Enrico Casagrande : Le théâtre aux poudres
Scène

Enrico Casagrande : Le théâtre aux poudres

Enrico Casagrande, de la compagnie italienne Motus, revisite Antigone avec Too Late! (antigone) contest #2 et Alexis, una tragedia greca. Retour à l’antique révolte pour éclairer celle de l’homme contemporain.

Pour sa troisième visite à Montréal, Motus débarque au FTA avec deux créations liées au projet Syrma Antigones lancé en 2008. Après les figures contemporaines de Genet, Pasolini et Fassbinder, la dramaturge Daniela Nicolò et le metteur en scène Enrico Casagrande sont partis sur les traces d’Antigone. "On a trouvé des questions encore très vivantes chez Antigone qui nous confrontent avec la société et la Grèce d’aujourd’hui, qui cherche à sortir de cette situation financière catastrophique", explique Casagrande.

La compagnie, réputée pour son théâtre engagé qui appelle à l’action, a mené une enquête en Grèce autour d’un adolescent de 15 ans, Alexandros Grigoropoulos, mort sous le feu des policiers au cours d’une manifestation en 2008. Cette icône de la jeunesse rebelle leur a inspiré Alexis, un projet théâtral lié à une expérience de terrain, puisant dans la tragédie réelle et actuelle. "Ce jeune a donné à toute la société civile une raison de sortir dans la rue et a amorcé un processus de transformation profonde de la Grèce, qui est devenue le miroir des autres pays d’Europe.
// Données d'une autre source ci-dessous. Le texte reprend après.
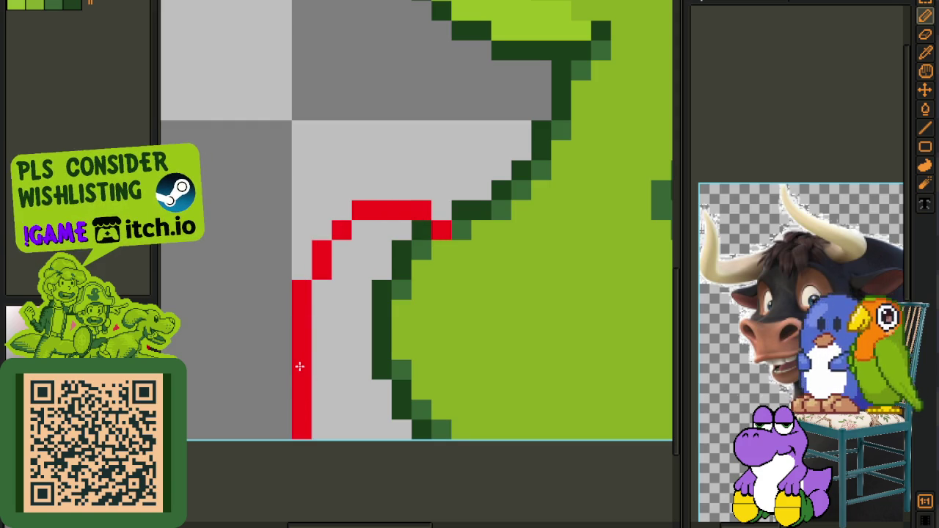
pyautogui.scroll(-2, 280, 215)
Il y a peu de possibilités pour la jeunesse d’aujourd’hui. La voix d’Antigone est celle de la nouvelle génération qui cherche sa place."

Pour les deux complices, le théâtre est une arme de "terrorisme poétique" qui doit inciter au débat. Too Late! fait partie d’un triptyque construit sur des affrontements entre les personnages mais aussi entre les acteurs et le public. "Les contests sont des confrontations sur plusieurs thématiques d’Antigone. Dans Too Late!, c’est la relation entre deux générations: Créon d’un côté, Antigone et Hémon de l’autre. On partage les questions avec le public qui est placé au coeur de l’espace, ou en position semi-frontale."

Too Late! suggère aussi que dans Antigone, les personnages agissent après l’irréparable. Contre cette fatalité, le théâtre Motus invite à agir avant qu’il ne soit trop tard. "Avec Alexis, on a parlé de la Grèce comme d’un laboratoire pour le futur, explique Casagrande. On a présenté le spectacle dans le nord de l’Afrique et puis il y a eu Occupy Wall Street. Ce mouvement mondial nous a donné une force incroyable de réflexion. On n’est pas arrivés trop tard, mais trop tôt! On a participé à quelque chose d’immense et partagé une dimension de recherche et de révolte dans le contemporain."

À partir de la version de Brecht qui met l’accent sur la relation d’Antigone avec le pouvoir, les deux pièces établissent donc un pont entre des forces archaïques et celles d’aujourd’hui pour forger le combat de demain. "C’est utopique et la révolution est difficile aujourd’hui, mais je crois que le théâtre peut entrer dans le politique", confie Casagrande. On est tenté d’y croire.